If you can finish someone’s sentence, you already understand the core idea behind ChatGPT and every other large language model.
When a friend says "The early bird catches the…", your brain quietly suggests worm. When they say "Never judge a book by its…", you think cover without trying hard.
That simple act—predicting what comes next—is the foundation of how large language models (LLMs) operate.
They learn by reading enormous amounts of text: books, articles, scientific papers, code, conversations, and instructions. With enough exposure, the model becomes remarkably good at continuing any piece of text in a coherent, meaningful way.
You are not searching a database—you are using context to guess what word likely comes next. That is why people say LLMs “predict the next token.” It sounds technical, but the intuition is everyday language completion.
At the technical level, an LLM processes text in small units called tokens. A token may be a whole word, part of a word, or even punctuation.

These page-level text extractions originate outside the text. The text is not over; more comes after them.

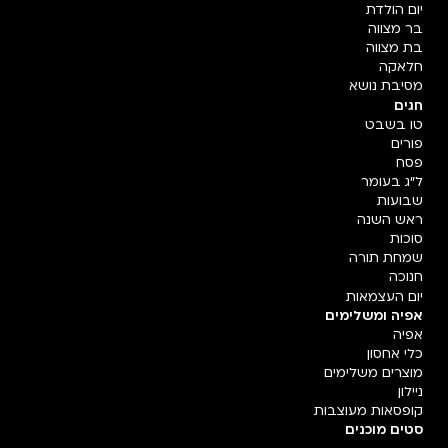
יום הולדת
בר מצווה
בת מצווה
חלאקה
מסיבת נושא
חגים
טו בשבט
פורים
פסח
ל"ג בעומר
שבועות
ראש השנה
סוכות
שמחת תורה
חנוכה
יום העצמאות
אפיה ומשלימים
אפיה
כלי אחסון
מוצרים משלימים
ניילון
קופסאות מעוצבות
סטים מוכנים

The model looks at the tokens so far and predicts the next one. Repeating that process generates full answers, explanations, or code.

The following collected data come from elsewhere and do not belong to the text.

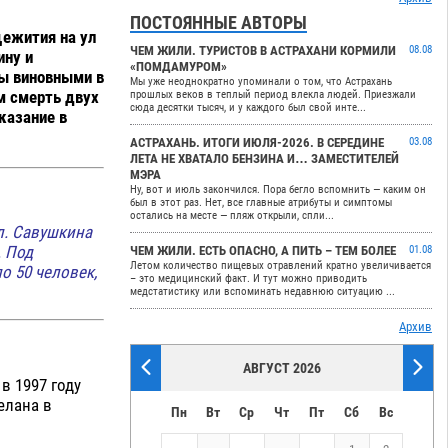
ПОСТОЯННЫЕ АВТОРЫ
щежития на ул
ЧЕМ ЖИЛИ. ТУРИСТОВ В АСТРАХАНИ КОРМИЛИ
08.08
ину и
«ПОМДАМУРОМ»
ны виновными в
Мы уже неоднократно упоминали о том, что Астрахань
м смерть двух
прошлых веков в теплый период влекла людей. Приезжали
сюда десятки тысяч, и у каждого был свой инте...
казание в
АСТРАХАНЬ. ИТОГИ ИЮЛЯ-2026. В СЕРЕДИНЕ
03.08
ЛЕТА НЕ ХВАТАЛО БЕНЗИНА И… ЗАМЕСТИТЕЛЕЙ
МЭРА
Ну, вот и июль закончился. Пора бегло вспомнить — каким он
был в этот раз. Нет, все главные атрибуты и симптомы
остались на месте — пляж открыли, спли...
л. Савушкина
. Под
ЧЕМ ЖИЛИ. ЕСТЬ ОПАСНО, А ПИТЬ – ТЕМ БОЛЕЕ
01.08
Летом количество пищевых отравлений кратно увеличивается
о 50 человек,
– это медицинский факт. И тут можно приводить
медстатистику или вспоминать недавнюю ситуацию ...
Архив
АВГУСТ 2026
в 1997 году
елана в
Пн
Вт
Ср
Чт
Пт
Сб
Вс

This matters because the model’s vocabulary is a fixed list (often tens or hundreds of thousands of tokens). Tokenization keeps rare words representable without millions of unique entries.
When you use an API, token counts on your bill are literally how many of these chunks went in and out.
Everything an LLM does—summarizing a document, generating a function, explaining a concept—emerges from choosing the next token that best fits the patterns it has learned.
Feed tokens in → score the next token → pick one → append → repeat. There is no separate “summarization circuit” inside the model.
Formally: an LLM is a Transformer-based neural network trained on massive text corpora to predict the next token, and through that process acquires the ability to understand, generate, and reason with human language.